### Selected passage
# Ok - got an idea....I think



## Minibabe (Jul 5, 2006)

went to the autoshow at the javits center yesterday and sat the in the new TT - i was not that impressed with the dashboard, but i loved the seats and the stearing wheel....but i LOVE the new front end.
the new TT is only .3" wider do you think it could be put on the mk1 platform?
How about the seats? You think they could be put into the new TT only the buckets in the front not really concerened with the back seats.


----------



## stjacket (Apr 26, 2007)

*Re: Ok - got an idea....I think (Minibabe)*

anything is possable, but is it worth the money?


----------



## Minibabe (Jul 5, 2006)

*Re: Ok - got an idea....I think (stjacket)*

not sure....just throwing the idea around
If its pretty much bolt on i think it might be worth the money. 
The seats though.....I think is 100% worth it those things were comfy


----------



## DuBSPEED22 (Mar 12, 2007)
######
[Required tasks]
A. In the forum thread about the new TT, how much wider is the new TT said to be?
B. From the forum thread about the new TT, write out the passage starting with "# Ok - got an" and going on through "the back seats.".
### Extracted records
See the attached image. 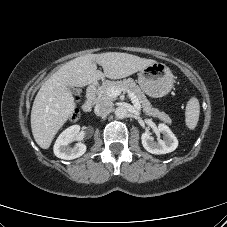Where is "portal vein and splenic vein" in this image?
Here are the masks:
<instances>
[{
  "mask_svg": "<svg viewBox=\"0 0 227 227\" xmlns=\"http://www.w3.org/2000/svg\"><path fill=\"white\" fill-rule=\"evenodd\" d=\"M123 90H127V89H120V88H114V87H112L111 89H109V93H110V96L117 97L118 95L121 94V92ZM127 92H128V95H129L132 103L134 104L135 108L137 110H140L141 109V106H140V103H139L136 95L132 91H130V90H127Z\"/></svg>",
  "mask_w": 227,
  "mask_h": 227,
  "instance_id": "portal-vein-and-splenic-vein-1",
  "label": "portal vein and splenic vein"
}]
</instances>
######
[Results of the exercise]
A. It is only .3" wider.

B.
# Ok - got an idea....I think



## Minibabe (Jul 5, 2006)

went to the autoshow at the javits center yesterday and sat the in the new TT - i was not that impressed with the dashboard, but i loved the seats and the stearing wheel....but i LOVE the new front end.
the new TT is only .3" wider do you think it could be put on the mk1 platform?
How about the seats? You think they could be put into the new TT only the buckets in the front not really concerened with the back seats.